THE EU SOVEREIGN DEBT CRISIS AND „EUROPEAN BONDS“ OPTION
After the financial crisis economies with existing deficits usually are in danger to go to default due to uncontrolled borrowing paces. All the members of the European monetary union have violated treaty limits on allowable budget deficits – some of the members have four times larger deficit. Such a development clearly suggests that some countries in European Union might become insolvent, since their net external debt is really large measure to the size of their economies. After financial crisis economies back to the recovery after a period of 3 or 4 years. Therefore economies are shrinking or growing rate is very slight. Due to these processes it is really big challenge to bring these deficits back to satisfactory level.

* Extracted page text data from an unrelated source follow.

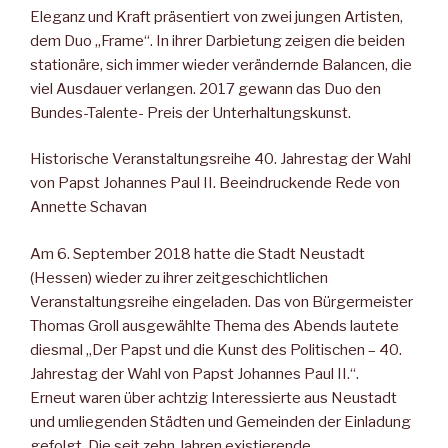
Eleganz und Kraft präsentiert von zwei jungen Artisten,
dem Duo „Frame“. In ihrer Darbietung zeigen die beiden
stationäre, sich immer wieder verändernde Balancen, die
viel Ausdauer verlangen. 2017 gewann das Duo den
Bundes-Talente- Preis der Unterhaltungskunst.
Historische Veranstaltungsreihe 40. Jahrestag der Wahl
von Papst Johannes Paul II. Beeindruckende Rede von
Annette Schavan
Am 6. September 2018 hatte die Stadt Neustadt
(Hessen) wieder zu ihrer zeitgeschichtlichen
Veranstaltungsreihe eingeladen. Das von Bürgermeister
Thomas Groll ausgewählte Thema des Abends lautete
diesmal „Der Papst und die Kunst des Politischen – 40.
Jahrestag der Wahl von Papst Johannes Paul II.“.
Erneut waren über achtzig Interessierte aus Neustadt
und umliegenden Städten und Gemeinden der Einladung
gefolgt. Die seit zehn Jahren existierende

Governments then have to go to the market and ask for additional debt to cover its deficit. These countries, if not aided, will possibly default and will be forced to restructure their debt. This argument is the reason why European Commission and prime ministers of European Union make a lot of play on discussions about present and future sovereign debt issues, not only regarding the certain countries, but the entire EU. The Italian finance minister Giulio Tremonti and Luxembourg's Prime Minister Jean-Claude Juncker, in an article which appeared in the Financial Times on 5 December, launched the proposal to issue the “European bonds”. In this paper authors follow this idea and appeal to obvious arguments showing, that “European bonds” would be great cooperation to control Euro zone debt. Also authors consider “European bonds” as a tool to solve EU debt crisis and ensure future financial stability of all EU countries.
The “European bonds” idea is not new. The first one goes back to Jacques Delors in the 1980s. Jacques Delors proposed the issue similar bonds in addition to European Investment Bank loans to finance infrastructure investments, so the initial idea was intended to provide a new debt instrument for financing pan-European infrastructures, but recently “European bonds” idea became the possible measure to overcome present sovereign debt problems.In the first part authors analyze occasions of sovereign debt crisis - unbalanced sovereign budgets, irrational social and public spending, too high trust of creditors, etc. The second part of the paper is devoted to theoretical assumptions of debt structures development and “debt dilution” phenomenon. Long recognized as a problem in corporate debt, dilution seems to have recently become a significant problem in sovereign debt markets. Debt dilution has undesirable consequences for both debt structures and the amounts and terms at which sovereigns borrow. In the third and fourth part various aspects of “European bonds” are being analyzed. Also the negative and positive consequences are analyzed if “European bonds” proposal would be implemented. Also government deficit, government consolidated gross debt and Long term government bond yields statistics are presented to append the paper findings.